READING TEXT:
>> Begin
CHARMED BARYONS
($\boldsymbol C$ = $+1$)
${{\mathit \Lambda}_{{c}}^{+}}$ = ${{\mathit u}}{{\mathit d}}{{\mathit c}}$ , ${{\mathit \Sigma}_{{c}}^{++}}$ = ${{\mathit u}}{{\mathit u}}{{\mathit c}}$ , ${{\mathit \Sigma}_{{c}}^{+}}$ = ${{\mathit u}}{{\mathit d}}{{\mathit c}}$ , ${{\mathit \Sigma}_{{c}}^{0}}$ = ${{\mathit d}}{{\mathit d}}{{\mathit c}}$ ,
${{\mathit \Xi}_{{c}}^{+}}$ = ${{\mathit u}}{{\mathit s}}{{\mathit c}}$ , ${{\mathit \Xi}_{{c}}^{0}}$ = ${{\mathit d}}{{\mathit s}}{{\mathit c}}$ , ${{\mathit \Omega}_{{c}}^{0}}$ = ${{\mathit s}}{{\mathit s}}{{\mathit c}}$

INSPIRE search

${{\boldsymbol \Sigma}_{{c}}{(2520)}}$ $I(J^P)$ = $1(3/2^{+})$

Seen in the ${{\mathit \Lambda}_{{c}}^{+}}{{\mathit \pi}^{\pm}}$ mass spectrum. The natural assignment is that this is the $\mathit J{}^{P} = 3/2{}^{+}$ excitation of the ${{\mathit \Sigma}_{{c}}{(2455)}}$, the charm counterpart of the ${{\mathit \Sigma}{(1385)}}$, but neither $\mathit J$ nor ${}^{P}$ has been measured.
>> End
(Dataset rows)
>> Begin
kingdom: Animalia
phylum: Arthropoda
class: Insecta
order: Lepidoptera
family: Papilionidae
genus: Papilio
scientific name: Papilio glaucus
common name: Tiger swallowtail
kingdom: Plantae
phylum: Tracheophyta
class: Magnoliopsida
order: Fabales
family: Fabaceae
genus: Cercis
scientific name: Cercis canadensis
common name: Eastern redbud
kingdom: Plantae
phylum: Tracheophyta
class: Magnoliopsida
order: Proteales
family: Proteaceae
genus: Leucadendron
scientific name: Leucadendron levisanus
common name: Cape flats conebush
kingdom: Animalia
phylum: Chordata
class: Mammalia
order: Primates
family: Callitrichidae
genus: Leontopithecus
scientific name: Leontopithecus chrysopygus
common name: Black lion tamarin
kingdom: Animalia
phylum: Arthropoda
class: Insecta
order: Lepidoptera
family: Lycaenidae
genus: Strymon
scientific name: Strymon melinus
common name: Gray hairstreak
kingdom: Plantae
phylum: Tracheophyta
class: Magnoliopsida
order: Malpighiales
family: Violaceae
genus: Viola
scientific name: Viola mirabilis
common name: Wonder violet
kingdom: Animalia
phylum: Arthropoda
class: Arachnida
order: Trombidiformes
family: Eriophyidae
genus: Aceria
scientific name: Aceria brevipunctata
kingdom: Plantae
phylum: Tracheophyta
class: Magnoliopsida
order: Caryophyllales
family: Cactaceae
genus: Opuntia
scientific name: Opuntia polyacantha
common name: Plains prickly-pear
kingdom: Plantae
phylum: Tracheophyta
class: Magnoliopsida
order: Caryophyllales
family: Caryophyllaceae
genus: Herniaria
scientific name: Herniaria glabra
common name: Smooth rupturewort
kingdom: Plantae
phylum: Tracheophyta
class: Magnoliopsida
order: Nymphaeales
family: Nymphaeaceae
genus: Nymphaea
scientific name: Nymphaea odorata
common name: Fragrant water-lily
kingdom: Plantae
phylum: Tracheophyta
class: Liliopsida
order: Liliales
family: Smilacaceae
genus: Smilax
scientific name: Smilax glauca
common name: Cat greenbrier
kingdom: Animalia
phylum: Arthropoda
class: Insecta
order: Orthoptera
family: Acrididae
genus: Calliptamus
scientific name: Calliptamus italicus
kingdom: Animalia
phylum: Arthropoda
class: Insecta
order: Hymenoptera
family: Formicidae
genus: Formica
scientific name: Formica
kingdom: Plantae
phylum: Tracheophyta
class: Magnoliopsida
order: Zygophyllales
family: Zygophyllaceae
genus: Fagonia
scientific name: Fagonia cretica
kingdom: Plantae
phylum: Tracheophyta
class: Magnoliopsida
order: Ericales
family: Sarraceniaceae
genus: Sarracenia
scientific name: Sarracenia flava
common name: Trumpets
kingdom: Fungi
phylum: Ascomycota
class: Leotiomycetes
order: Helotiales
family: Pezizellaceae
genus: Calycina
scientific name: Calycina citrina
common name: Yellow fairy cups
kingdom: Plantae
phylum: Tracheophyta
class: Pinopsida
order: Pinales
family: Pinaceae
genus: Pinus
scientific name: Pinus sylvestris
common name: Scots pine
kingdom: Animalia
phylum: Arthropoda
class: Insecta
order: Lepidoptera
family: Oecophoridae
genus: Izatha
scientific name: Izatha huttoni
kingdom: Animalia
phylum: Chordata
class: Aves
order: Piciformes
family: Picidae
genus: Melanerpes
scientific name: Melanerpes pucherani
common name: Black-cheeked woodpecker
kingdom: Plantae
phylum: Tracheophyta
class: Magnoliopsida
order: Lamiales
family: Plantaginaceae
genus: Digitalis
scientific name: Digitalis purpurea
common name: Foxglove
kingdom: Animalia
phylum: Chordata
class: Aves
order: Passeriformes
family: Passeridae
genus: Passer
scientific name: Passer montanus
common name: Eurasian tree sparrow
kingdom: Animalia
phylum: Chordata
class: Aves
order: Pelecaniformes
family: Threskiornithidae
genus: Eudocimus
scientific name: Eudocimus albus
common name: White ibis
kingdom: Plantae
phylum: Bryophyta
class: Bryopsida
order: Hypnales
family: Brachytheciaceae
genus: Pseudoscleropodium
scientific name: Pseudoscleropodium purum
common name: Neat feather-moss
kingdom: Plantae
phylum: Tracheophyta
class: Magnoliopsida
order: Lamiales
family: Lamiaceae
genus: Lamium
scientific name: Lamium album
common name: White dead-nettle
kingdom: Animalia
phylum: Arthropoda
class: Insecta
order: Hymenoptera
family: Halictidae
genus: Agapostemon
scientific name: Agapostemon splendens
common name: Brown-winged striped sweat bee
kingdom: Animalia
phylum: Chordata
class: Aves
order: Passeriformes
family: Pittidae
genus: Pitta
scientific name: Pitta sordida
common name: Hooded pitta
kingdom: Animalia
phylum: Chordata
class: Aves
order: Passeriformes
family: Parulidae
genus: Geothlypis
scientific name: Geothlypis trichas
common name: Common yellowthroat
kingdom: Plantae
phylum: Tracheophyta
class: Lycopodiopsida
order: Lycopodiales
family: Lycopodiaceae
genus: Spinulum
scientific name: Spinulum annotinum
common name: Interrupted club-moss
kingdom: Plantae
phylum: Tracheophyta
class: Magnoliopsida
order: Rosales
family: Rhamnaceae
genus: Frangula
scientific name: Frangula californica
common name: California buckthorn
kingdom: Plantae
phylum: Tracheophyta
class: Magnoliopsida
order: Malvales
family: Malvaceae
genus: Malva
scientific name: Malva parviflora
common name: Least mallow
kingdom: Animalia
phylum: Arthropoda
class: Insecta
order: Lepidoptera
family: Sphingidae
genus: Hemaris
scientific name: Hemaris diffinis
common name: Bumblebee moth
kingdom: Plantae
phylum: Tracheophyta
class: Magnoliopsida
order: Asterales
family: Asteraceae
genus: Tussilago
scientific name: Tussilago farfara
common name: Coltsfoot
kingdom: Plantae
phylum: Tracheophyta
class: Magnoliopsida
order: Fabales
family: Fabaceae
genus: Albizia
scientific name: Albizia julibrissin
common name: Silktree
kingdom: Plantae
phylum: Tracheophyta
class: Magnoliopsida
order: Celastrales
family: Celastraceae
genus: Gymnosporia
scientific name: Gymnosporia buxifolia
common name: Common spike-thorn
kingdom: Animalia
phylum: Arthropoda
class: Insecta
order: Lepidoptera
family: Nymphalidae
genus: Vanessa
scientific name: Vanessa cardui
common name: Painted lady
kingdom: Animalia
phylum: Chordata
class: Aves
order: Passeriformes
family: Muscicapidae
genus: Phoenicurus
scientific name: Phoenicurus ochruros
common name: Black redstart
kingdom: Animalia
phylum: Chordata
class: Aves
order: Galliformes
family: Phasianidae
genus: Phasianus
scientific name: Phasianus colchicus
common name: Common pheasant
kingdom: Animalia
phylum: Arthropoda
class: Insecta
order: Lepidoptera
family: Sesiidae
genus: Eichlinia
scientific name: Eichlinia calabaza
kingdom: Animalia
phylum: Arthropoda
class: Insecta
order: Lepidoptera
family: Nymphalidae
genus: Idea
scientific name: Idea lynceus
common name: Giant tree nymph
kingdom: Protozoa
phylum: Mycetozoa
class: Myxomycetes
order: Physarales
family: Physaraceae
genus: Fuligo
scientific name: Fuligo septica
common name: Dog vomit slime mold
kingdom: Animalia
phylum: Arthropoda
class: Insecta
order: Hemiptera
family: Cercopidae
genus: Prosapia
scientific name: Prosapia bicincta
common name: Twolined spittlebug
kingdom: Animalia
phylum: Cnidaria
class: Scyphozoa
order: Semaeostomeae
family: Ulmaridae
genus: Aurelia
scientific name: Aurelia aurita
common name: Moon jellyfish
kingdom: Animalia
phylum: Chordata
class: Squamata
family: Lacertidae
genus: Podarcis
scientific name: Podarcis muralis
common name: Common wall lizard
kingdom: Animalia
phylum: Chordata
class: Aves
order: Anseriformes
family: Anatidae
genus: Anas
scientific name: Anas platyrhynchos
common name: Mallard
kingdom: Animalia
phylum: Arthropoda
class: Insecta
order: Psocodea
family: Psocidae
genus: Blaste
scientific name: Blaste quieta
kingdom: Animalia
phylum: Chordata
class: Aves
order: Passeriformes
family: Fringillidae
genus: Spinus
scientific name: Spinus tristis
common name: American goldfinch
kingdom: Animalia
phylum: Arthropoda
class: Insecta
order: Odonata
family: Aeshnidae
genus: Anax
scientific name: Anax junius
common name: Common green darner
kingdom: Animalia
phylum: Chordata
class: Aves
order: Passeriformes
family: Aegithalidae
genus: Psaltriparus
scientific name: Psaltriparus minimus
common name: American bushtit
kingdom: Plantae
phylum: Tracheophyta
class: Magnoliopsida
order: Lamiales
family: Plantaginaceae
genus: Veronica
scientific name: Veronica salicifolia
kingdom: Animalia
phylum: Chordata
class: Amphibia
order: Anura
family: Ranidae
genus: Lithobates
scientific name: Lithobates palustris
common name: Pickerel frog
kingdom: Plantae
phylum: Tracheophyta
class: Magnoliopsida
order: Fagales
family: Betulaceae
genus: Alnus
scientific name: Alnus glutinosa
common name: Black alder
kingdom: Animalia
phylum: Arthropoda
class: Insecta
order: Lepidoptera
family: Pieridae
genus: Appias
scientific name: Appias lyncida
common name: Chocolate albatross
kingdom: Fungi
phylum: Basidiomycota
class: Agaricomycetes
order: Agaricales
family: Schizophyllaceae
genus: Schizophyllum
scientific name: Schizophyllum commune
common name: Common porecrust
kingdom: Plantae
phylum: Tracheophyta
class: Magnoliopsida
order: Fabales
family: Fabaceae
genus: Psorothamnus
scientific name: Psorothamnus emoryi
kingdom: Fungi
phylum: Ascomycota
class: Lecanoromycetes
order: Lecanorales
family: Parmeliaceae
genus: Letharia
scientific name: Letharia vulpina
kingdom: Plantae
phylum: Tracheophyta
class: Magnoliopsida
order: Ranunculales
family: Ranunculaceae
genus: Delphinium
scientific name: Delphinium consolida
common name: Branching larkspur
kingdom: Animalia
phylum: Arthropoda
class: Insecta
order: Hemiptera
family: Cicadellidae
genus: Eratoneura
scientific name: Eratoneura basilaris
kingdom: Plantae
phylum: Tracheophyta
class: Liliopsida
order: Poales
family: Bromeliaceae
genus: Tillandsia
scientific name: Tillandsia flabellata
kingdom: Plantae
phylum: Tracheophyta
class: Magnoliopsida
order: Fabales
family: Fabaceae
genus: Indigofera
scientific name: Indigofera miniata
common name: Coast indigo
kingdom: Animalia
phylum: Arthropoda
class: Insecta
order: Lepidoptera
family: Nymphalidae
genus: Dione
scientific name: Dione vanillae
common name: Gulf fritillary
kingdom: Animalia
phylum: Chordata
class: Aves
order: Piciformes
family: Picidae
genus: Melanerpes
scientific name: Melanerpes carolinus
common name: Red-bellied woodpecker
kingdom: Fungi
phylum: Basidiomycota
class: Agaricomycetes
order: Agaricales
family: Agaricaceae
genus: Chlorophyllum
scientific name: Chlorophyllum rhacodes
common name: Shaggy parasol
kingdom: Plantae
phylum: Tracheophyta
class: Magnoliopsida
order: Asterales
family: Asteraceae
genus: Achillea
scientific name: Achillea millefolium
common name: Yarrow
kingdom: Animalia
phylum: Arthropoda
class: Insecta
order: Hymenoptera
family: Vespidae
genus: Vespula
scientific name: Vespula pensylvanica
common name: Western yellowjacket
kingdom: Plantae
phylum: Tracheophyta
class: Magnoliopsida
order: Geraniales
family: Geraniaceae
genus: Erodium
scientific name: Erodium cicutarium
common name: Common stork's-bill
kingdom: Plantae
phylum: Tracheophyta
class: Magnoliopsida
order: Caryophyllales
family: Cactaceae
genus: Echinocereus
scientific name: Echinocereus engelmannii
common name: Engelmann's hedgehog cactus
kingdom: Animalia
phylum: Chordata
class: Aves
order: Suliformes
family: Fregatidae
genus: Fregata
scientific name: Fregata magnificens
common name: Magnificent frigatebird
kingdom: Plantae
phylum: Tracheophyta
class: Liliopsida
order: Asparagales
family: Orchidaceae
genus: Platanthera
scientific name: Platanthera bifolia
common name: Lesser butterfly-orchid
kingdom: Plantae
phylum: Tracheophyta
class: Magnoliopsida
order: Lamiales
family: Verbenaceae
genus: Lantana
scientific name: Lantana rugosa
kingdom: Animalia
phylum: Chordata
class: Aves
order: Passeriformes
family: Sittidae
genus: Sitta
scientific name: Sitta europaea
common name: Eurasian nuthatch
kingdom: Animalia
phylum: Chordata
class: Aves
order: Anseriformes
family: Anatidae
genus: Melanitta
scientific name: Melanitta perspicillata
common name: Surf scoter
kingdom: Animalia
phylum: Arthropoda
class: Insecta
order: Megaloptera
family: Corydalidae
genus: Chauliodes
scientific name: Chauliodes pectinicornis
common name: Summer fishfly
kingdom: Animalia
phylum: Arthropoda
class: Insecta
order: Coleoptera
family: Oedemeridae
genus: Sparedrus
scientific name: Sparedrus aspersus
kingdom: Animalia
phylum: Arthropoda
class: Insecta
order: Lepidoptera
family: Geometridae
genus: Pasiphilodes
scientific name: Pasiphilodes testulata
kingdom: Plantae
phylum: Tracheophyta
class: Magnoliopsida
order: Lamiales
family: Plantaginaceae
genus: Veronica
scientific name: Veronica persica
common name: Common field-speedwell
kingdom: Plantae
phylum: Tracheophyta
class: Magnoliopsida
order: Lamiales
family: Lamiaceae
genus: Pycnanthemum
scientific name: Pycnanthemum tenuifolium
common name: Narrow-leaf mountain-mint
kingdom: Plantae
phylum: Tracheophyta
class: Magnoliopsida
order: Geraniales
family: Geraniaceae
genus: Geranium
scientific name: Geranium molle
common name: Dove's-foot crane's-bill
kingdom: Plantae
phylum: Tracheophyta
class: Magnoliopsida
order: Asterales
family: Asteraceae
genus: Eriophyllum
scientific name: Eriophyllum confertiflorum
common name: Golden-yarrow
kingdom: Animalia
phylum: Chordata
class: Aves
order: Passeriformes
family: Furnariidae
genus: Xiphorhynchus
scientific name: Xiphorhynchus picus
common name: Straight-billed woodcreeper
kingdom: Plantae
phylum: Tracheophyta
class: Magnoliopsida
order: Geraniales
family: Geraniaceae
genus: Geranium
>> End
SET EXERCISE A:
Answer these from the charmed-baryon text:
(i) What quark content does it give for the Omega_c^0?
(ii) In which mass spectrum is the Sigma_c(2520) seen?
(iii) Of which baryon is the Sigma_c(2520) described as the charm counterpart?
SET EXERCISE B:
Repeat the stretch of the charmed-baryon text from "Seen in the" through "has been measured.".
SET EXERCISE C:
Finish out the next part of the charmed-baryon text, continuing from its last sentence.
The lines above are separate material with no connection to the charmed-baryon text.

RIGHT ANSWER A:
(i) ssc
(ii) The Lambda_c^+ pi^± mass spectrum
(iii) The Sigma(1385)

RIGHT ANSWER B:
Seen in the ${{\mathit \Lambda}_{{c}}^{+}}{{\mathit \pi}^{\pm}}$ mass spectrum. The natural assignment is that this is the $\mathit J{}^{P} = 3/2{}^{+}$ excitation of the ${{\mathit \Sigma}_{{c}}{(2455)}}$, the charm counterpart of the ${{\mathit \Sigma}{(1385)}}$, but neither $\mathit J$ nor ${}^{P}$ has been measured.

RIGHT ANSWER C:
${{\boldsymbol \Sigma}_{{c}}{(2520)}}$ MASSES

${{\mathit \Sigma}_{{c}}{(2520)}^{++}}$ MASS

$2518.41 {}^{+0.21}_{-0.19}$ MeV (S = 1.1)

${{\mathit \Sigma}_{{c}}{(2520)}^{+}}$ MASS

$2517.5 \pm2.3$ MeV

${{\mathit \Sigma}_{{c}}{(2520)}^{0}}$ MASS

$2518.48 \pm0.20$ MeV (S = 1.1)

${{\boldsymbol \Sigma}_{{c}}{(2520)}}$ MASS DIFFERENCES

${\mathit m}_{{{\mathit \Sigma}_{{c}}{(2520)}^{++}}}–{\mathit m}_{{{\mathit \Lambda}_{{c}}^{+}}}$

$231.95 {}^{+0.17}_{-0.12}$ MeV (S = 1.3)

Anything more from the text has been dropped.